Exercise aim -> In the listing below, a line holding "Colorado banks directory" and a line holding "methodology." mark the range. Retype both exactly, with all lines between them.
[Start of Attachment]
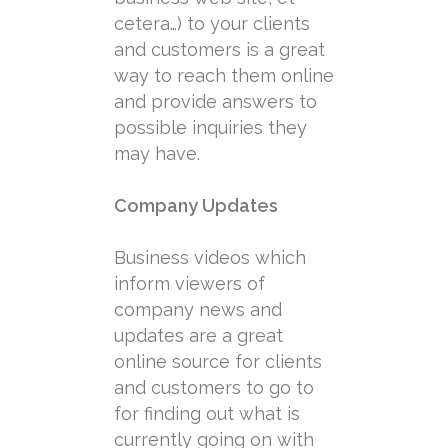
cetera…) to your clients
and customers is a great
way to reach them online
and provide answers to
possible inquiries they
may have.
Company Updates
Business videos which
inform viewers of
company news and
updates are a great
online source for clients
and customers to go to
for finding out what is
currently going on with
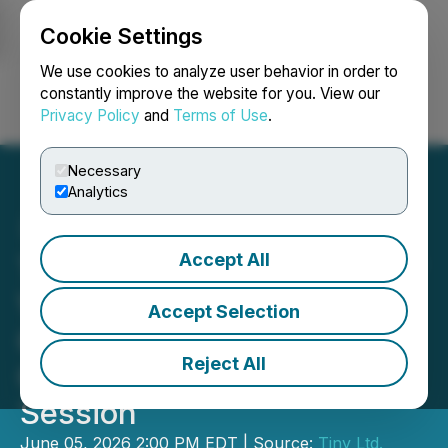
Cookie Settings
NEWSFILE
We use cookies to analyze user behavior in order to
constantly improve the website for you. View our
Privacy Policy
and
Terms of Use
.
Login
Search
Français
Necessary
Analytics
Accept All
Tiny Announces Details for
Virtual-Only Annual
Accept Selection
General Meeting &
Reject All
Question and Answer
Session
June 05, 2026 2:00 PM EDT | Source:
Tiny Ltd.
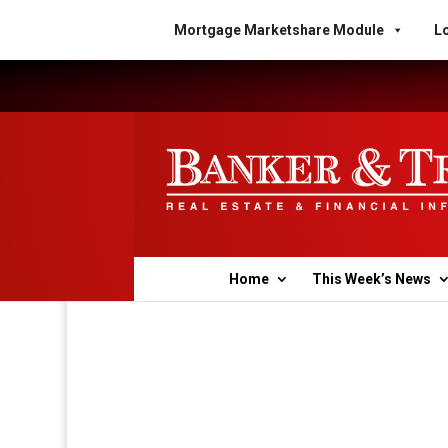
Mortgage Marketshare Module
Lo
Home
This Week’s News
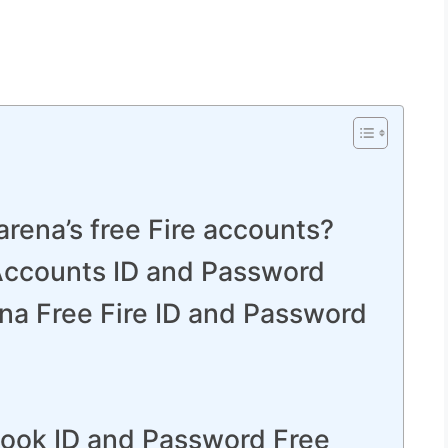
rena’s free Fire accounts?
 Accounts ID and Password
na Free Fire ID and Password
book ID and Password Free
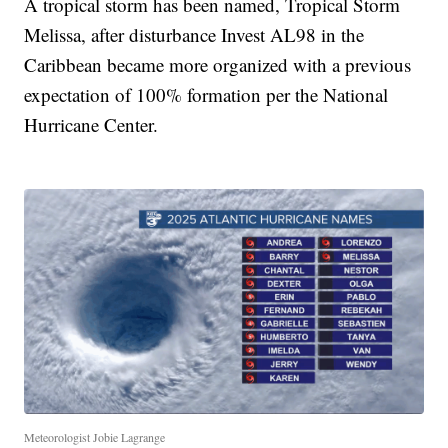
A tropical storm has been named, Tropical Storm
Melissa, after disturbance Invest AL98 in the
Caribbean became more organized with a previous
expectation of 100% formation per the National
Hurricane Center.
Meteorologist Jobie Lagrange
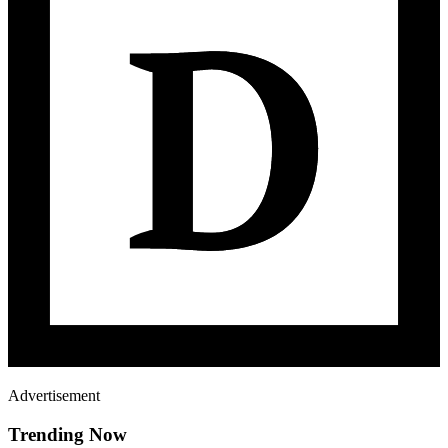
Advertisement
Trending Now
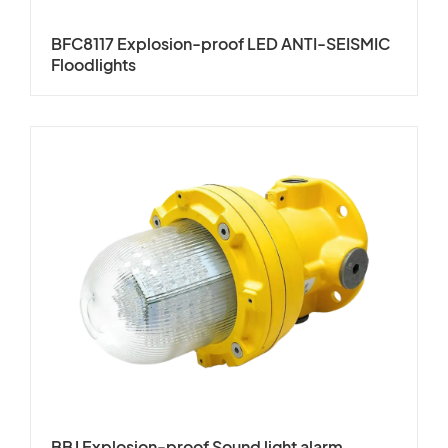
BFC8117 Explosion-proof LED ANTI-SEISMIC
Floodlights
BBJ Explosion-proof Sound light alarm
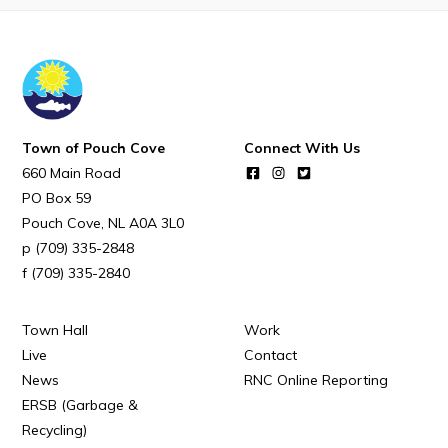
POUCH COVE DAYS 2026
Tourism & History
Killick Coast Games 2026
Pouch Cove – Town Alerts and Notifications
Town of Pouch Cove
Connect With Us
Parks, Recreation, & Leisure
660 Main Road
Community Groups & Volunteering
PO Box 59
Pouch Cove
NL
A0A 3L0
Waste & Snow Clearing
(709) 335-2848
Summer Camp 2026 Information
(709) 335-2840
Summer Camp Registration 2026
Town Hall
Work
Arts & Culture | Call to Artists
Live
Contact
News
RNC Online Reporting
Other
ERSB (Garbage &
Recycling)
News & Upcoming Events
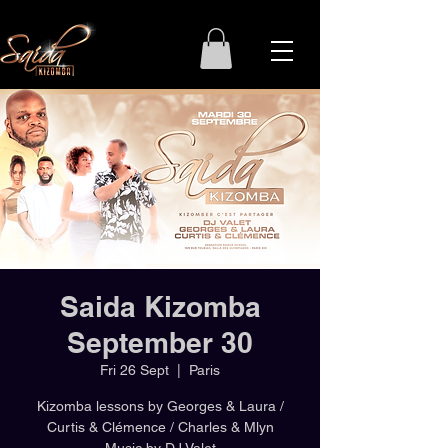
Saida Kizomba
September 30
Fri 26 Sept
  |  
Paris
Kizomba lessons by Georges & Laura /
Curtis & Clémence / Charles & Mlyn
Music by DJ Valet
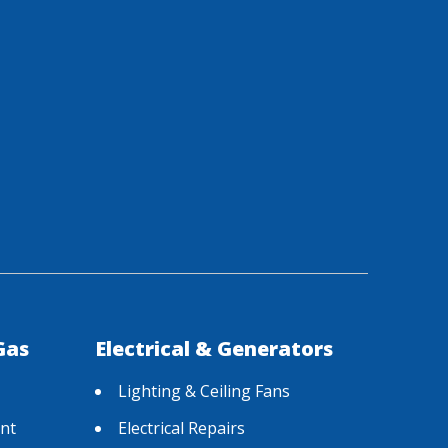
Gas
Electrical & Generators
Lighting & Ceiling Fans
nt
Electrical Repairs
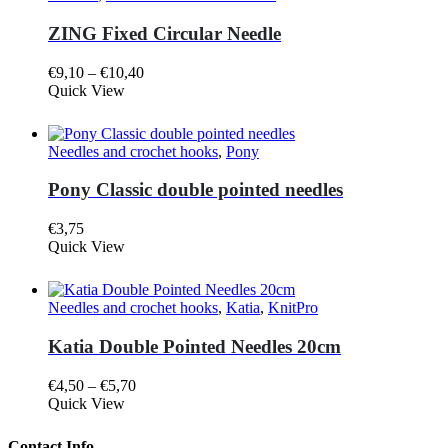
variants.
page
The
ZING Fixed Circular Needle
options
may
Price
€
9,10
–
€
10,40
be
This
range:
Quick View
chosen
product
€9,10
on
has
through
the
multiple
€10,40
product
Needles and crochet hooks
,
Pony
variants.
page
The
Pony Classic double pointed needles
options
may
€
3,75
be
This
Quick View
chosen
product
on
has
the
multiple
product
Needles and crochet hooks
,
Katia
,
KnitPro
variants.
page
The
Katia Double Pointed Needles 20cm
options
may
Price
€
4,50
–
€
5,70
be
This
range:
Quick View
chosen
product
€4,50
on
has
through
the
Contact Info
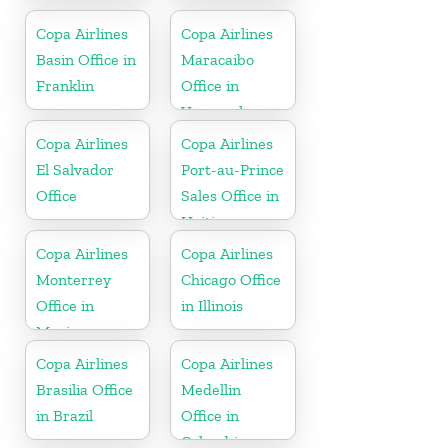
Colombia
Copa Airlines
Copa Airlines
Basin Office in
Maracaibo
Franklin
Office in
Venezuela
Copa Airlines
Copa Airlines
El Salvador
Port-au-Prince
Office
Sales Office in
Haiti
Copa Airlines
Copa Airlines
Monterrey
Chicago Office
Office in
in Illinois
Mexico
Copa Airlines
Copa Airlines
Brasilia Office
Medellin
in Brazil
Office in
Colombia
[End of Attachment]
[Start of Attachment]
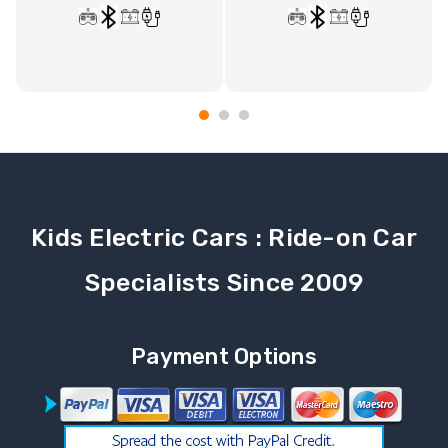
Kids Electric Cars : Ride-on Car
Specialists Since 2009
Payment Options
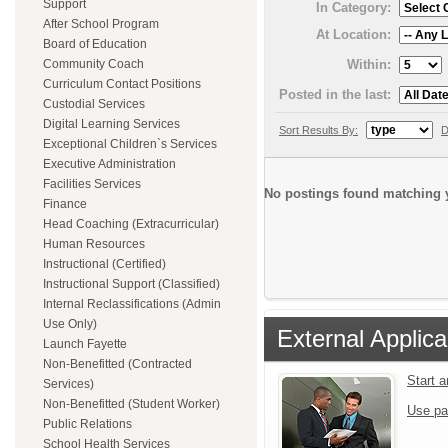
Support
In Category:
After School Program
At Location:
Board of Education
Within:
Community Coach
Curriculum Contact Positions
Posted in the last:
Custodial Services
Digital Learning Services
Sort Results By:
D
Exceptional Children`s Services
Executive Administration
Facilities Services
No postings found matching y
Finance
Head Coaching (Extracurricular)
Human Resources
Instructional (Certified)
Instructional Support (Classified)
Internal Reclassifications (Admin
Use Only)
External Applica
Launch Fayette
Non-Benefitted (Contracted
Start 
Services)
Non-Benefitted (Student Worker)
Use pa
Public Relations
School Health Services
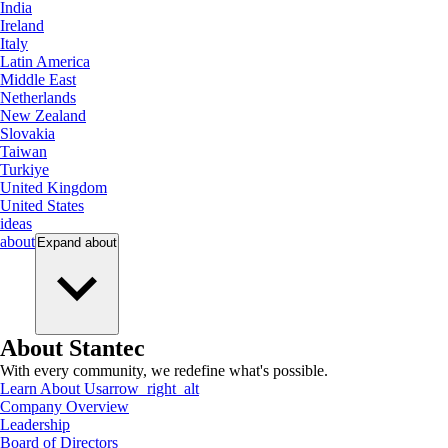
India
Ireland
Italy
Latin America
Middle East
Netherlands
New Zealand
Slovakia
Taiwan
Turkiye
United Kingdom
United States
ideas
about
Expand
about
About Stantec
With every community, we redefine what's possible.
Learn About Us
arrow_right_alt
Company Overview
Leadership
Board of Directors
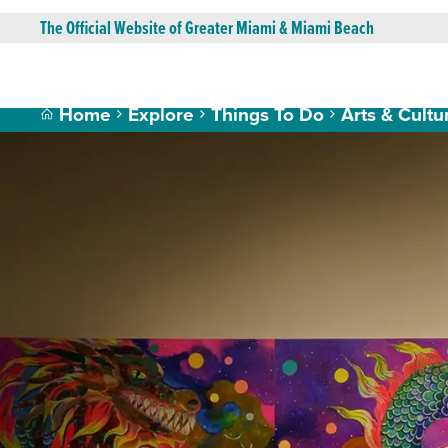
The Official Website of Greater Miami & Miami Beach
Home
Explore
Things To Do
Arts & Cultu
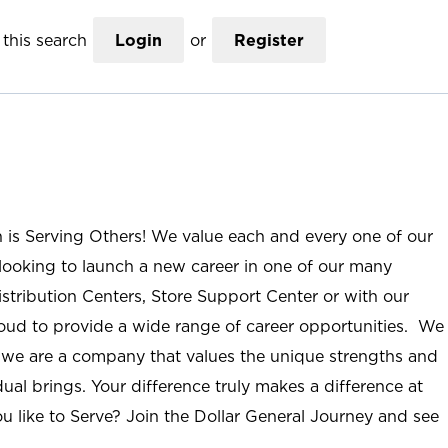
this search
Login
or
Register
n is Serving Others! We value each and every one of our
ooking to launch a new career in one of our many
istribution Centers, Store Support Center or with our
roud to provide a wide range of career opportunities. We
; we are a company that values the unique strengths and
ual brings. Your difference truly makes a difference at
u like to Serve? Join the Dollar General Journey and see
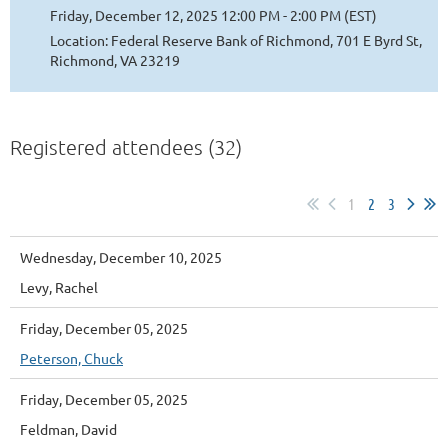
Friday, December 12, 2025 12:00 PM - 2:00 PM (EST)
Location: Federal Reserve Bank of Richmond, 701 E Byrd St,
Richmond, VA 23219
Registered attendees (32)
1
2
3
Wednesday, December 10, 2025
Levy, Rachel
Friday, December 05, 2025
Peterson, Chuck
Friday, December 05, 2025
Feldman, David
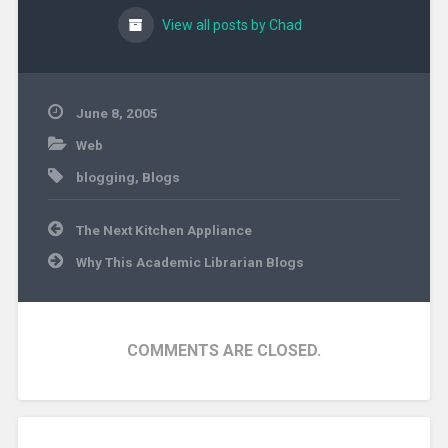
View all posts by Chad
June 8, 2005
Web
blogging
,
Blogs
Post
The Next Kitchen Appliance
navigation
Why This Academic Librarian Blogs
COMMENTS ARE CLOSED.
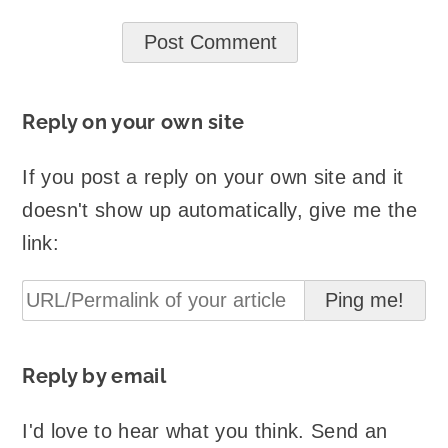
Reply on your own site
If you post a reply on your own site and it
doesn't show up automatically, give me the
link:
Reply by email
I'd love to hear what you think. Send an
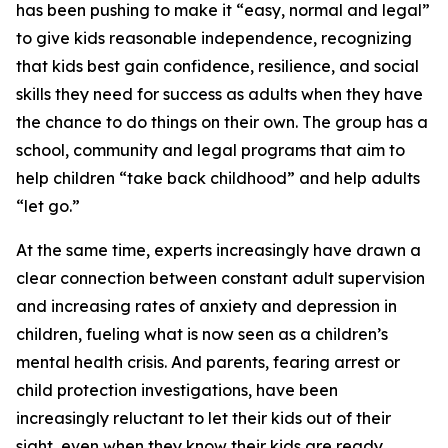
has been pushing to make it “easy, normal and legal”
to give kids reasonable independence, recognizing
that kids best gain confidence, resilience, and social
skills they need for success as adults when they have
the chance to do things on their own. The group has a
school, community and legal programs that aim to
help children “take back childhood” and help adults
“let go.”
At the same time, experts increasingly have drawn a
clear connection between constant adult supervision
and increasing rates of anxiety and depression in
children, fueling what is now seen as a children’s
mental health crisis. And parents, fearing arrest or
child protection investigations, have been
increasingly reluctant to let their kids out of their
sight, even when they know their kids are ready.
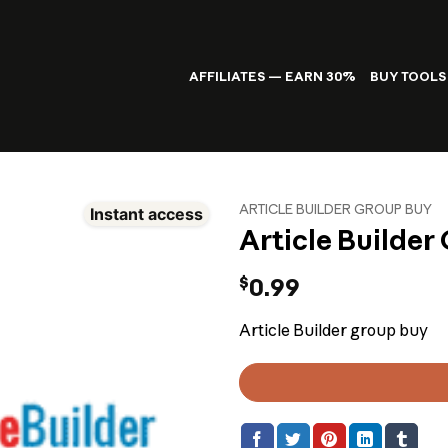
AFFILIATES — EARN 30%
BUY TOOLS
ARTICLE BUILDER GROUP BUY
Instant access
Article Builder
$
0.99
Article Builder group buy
[End of Attachment]
[Start of Attachment]
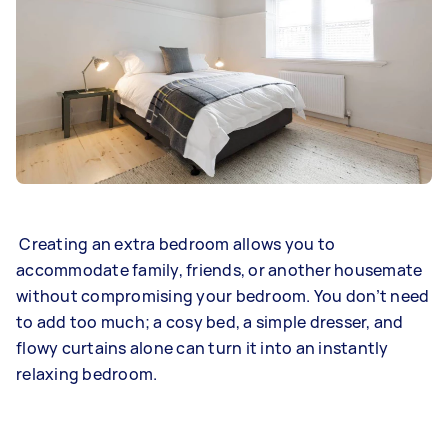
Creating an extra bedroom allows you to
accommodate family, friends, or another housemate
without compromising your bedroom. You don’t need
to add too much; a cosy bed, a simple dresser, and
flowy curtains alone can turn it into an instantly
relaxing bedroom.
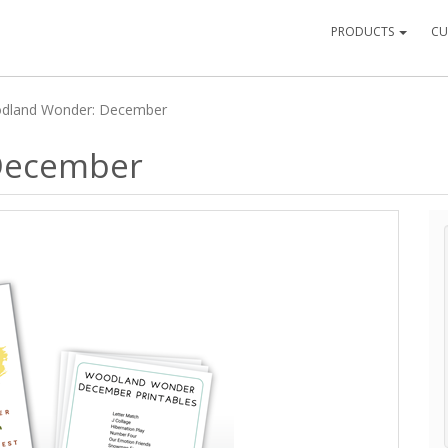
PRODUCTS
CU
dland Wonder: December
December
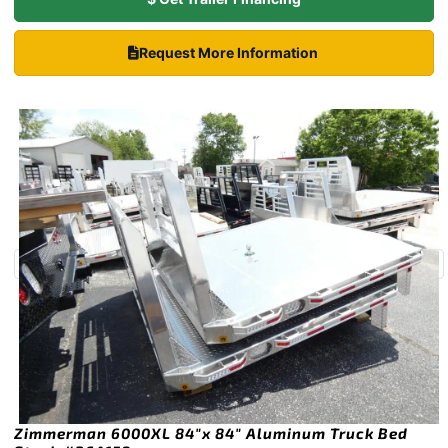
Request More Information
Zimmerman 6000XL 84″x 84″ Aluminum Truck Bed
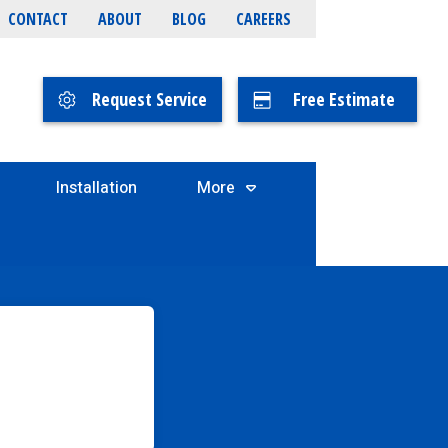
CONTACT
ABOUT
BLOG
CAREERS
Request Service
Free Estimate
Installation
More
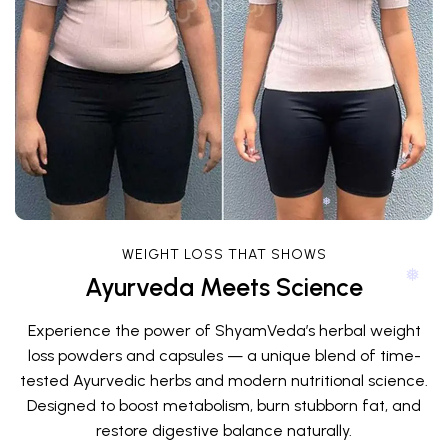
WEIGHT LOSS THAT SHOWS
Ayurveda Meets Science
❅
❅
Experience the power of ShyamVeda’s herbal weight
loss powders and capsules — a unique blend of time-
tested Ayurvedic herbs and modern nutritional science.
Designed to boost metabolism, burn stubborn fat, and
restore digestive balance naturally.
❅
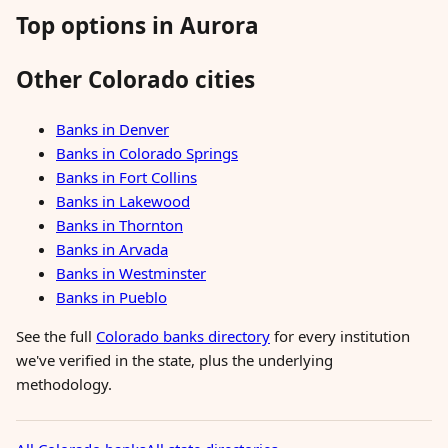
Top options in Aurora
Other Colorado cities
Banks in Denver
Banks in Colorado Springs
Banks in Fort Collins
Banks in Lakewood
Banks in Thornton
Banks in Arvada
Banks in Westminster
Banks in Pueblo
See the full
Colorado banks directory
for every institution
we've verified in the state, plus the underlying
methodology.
[End of Attachment]
Solved problem ->
Colorado banks directory
for every institution
we've verified in the state, plus the underlying
methodology.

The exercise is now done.